Saved data entries

══════

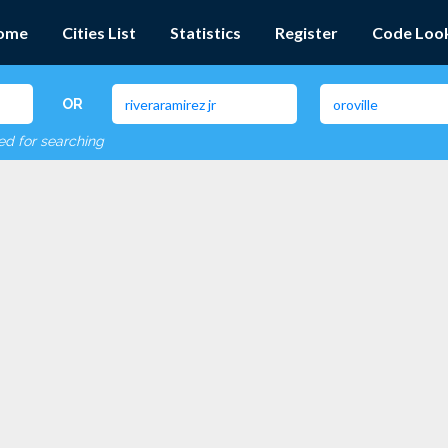
ome
Cities List
Statistics
Register
Code Loo
OR
red for searching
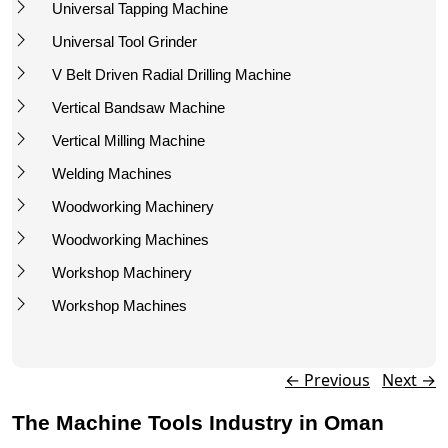
Universal Tapping Machine
Universal Tool Grinder
V Belt Driven Radial Drilling Machine
Vertical Bandsaw Machine
Vertical Milling Machine
Welding Machines
Woodworking Machinery
Woodworking Machines
Workshop Machinery
Workshop Machines
Post navigation
←
Previous
Next
→
The Machine Tools Industry in Oman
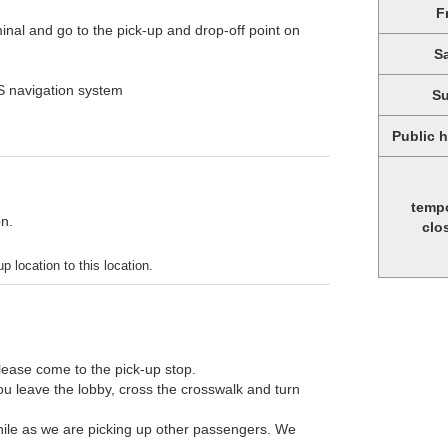
F
minal and go to the pick-up and drop-off point on
S
PS navigation system
S
Public 
temp
on.
clo
p location to this location.
Please come to the pick-up stop.
ou leave the lobby, cross the crosswalk and turn
 while as we are picking up other passengers. We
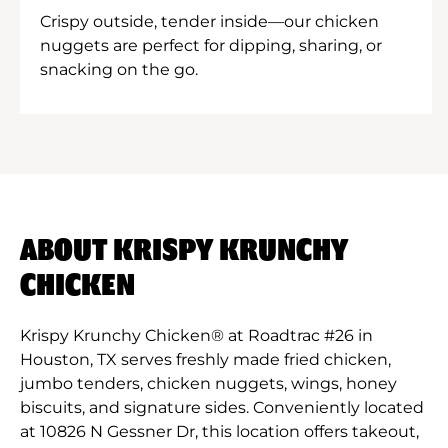
Crispy outside, tender inside—our chicken
nuggets are perfect for dipping, sharing, or
snacking on the go.
ABOUT KRISPY KRUNCHY
CHICKEN
Krispy Krunchy Chicken® at Roadtrac #26 in
Houston, TX serves freshly made fried chicken,
jumbo tenders, chicken nuggets, wings, honey
biscuits, and signature sides. Conveniently located
at 10826 N Gessner Dr, this location offers takeout,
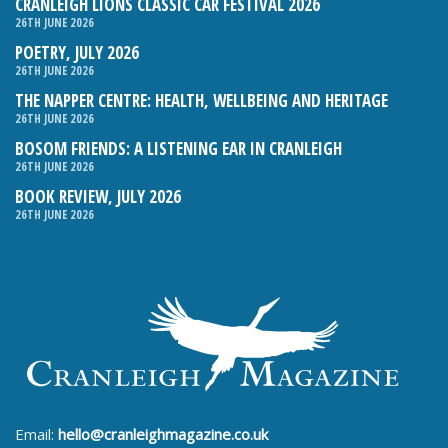
CRANLEIGH LIONS CLASSIC CAR FESTIVAL 2026
26TH JUNE 2026
POETRY, JULY 2026
26TH JUNE 2026
THE NAPPER CENTRE: HEALTH, WELLBEING AND HERITAGE
26TH JUNE 2026
BOSOM FRIENDS: A LISTENING EAR IN CRANLEIGH
26TH JUNE 2026
BOOK REVIEW, JULY 2026
26TH JUNE 2026
Email:
hello@cranleighmagazine.co.uk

══════

* **BRIEF**: Copy, character for character, the lines from the line that holds "CRANLEIGH LIONS CLASSIC CAR FESTIVAL 2026" through the final line of the records above.

* **TASK ANSWER**:
CRANLEIGH LIONS CLASSIC CAR FESTIVAL 2026
26TH JUNE 2026
POETRY, JULY 2026
26TH JUNE 2026
THE NAPPER CENTRE: HEALTH, WELLBEING AND HERITAGE
26TH JUNE 2026
BOSOM FRIENDS: A LISTENING EAR IN CRANLEIGH
26TH JUNE 2026
BOOK REVIEW, JULY 2026
26TH JUNE 2026
Email:
hello@cranleighmagazine.co.uk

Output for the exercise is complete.